0

I am new to data science and so far i have learnt that bagging only reduces high variance but boosting reduces both variance and bias and thus increasing the accuracy for both train and test cases.

I understand the functioning of both. Seems like in terms of accuracy boosting always performs better than bagging. Please correct me if i am wrong.
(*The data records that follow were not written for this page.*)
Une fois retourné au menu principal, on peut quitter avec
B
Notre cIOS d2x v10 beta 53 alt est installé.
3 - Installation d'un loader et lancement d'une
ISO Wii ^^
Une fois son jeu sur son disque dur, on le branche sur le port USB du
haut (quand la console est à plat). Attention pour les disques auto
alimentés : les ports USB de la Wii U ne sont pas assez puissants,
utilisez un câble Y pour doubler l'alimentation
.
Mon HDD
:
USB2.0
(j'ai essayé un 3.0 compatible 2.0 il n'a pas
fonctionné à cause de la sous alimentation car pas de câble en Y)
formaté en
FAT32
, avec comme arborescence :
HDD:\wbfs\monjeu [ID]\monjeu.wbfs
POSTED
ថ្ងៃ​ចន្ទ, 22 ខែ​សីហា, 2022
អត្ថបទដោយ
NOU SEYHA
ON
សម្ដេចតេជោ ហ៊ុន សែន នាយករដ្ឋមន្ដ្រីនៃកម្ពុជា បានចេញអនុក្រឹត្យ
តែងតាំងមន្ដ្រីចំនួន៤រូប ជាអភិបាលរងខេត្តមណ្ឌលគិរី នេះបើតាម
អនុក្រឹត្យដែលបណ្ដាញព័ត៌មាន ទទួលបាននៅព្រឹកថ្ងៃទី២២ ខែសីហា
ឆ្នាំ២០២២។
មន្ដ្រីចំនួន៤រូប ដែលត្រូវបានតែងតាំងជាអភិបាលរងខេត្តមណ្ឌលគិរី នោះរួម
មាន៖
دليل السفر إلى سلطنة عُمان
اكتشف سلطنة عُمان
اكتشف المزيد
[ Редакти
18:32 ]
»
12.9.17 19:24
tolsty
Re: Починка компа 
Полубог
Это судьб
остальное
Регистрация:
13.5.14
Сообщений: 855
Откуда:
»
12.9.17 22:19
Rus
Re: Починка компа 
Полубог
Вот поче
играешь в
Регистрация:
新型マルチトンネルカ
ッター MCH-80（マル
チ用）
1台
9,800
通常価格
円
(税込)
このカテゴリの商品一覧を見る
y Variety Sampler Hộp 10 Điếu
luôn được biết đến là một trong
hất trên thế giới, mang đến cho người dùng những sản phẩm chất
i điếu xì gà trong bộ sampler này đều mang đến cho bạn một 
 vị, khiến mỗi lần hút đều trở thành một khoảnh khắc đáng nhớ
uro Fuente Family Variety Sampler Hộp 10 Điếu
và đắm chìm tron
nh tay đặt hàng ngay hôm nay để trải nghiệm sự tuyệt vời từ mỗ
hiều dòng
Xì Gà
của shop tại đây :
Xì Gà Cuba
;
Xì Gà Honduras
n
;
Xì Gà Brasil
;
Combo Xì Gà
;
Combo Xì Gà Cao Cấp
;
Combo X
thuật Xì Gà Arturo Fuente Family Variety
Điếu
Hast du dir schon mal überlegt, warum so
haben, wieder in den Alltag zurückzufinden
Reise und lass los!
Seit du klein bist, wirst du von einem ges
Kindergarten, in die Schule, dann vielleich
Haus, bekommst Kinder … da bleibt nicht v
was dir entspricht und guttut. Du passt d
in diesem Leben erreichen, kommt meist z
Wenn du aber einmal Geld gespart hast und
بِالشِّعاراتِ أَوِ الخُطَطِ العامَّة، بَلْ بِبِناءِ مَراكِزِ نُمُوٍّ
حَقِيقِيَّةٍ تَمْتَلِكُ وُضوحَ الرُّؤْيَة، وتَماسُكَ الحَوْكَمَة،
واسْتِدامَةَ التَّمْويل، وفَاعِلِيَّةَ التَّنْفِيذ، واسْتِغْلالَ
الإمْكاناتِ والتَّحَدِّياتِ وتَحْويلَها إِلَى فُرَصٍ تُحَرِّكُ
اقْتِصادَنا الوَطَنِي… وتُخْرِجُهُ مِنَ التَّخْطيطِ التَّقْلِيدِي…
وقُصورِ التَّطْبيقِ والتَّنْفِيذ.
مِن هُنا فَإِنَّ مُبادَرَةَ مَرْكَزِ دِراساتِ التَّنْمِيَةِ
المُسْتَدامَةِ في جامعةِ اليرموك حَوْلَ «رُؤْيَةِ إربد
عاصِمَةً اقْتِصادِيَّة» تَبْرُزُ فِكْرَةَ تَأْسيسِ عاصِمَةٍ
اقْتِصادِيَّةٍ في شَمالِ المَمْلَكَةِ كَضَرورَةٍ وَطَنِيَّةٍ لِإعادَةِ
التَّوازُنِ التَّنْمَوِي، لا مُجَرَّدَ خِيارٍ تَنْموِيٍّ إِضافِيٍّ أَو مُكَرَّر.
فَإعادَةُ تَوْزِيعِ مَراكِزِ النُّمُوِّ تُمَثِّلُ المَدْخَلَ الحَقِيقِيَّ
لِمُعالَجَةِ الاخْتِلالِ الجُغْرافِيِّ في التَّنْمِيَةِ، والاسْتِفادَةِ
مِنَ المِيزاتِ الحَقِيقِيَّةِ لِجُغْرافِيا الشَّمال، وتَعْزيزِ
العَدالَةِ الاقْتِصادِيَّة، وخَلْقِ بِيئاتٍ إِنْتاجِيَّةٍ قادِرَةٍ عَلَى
Is there any parameter that makes bagging or bagging based algorithms better than boosting - be it in terms of memory or speed or complex data handling or any other parameter.

Vivi
  • 155
  • 14

3 Answers3

1

You're right. Both of them are good for increasing model accuracy. Infact the boosting is better than bagging in most of the cases because it learns at each stage. But, in cases where your model is overfitting, boosting will keep on overfitting it, while bagging will help in that case, because the trees are always made on a new subset of data. In short. Bagging is better than boosting in cases where you have an overfitting problem.

Vatsal Gupta
  • 471
  • 3
  • 8
1

There are two properties of bagging that can make it more attractive than boosting:

  1. It's parallelizable - You can speed up your training procedure by 4-8x times, depending on your cpu cores, due to the embarrassingly parallel nature of bagging.
  2. Bagging is comparatively more robust to noise (paper). Real life data are rarely as clean as toy datasets we play with while learning data science. Boosting have a tendency to overfit to noise, while Bagging is comparatively better at handling noise.
Shihab Shahriar Khan
  • 4,930
  • 1
  • 18
  • 26
  • thanks for the information, this is really useful and helped me learn something new. – Vivi Aug 26 '19 at 15:26
0

The goals for bagging and boosting are quite different. Bagging is an ensemble technique that tries to reduce variance so one should use it in the case of low bias but high variance, E.g. KNN with low neighbour count or Fully grown decision tree. Boosting on the other hand tries reducing the bias and hence it can handle problems of high bias but low variance, E.g. Shallow Decision Tree.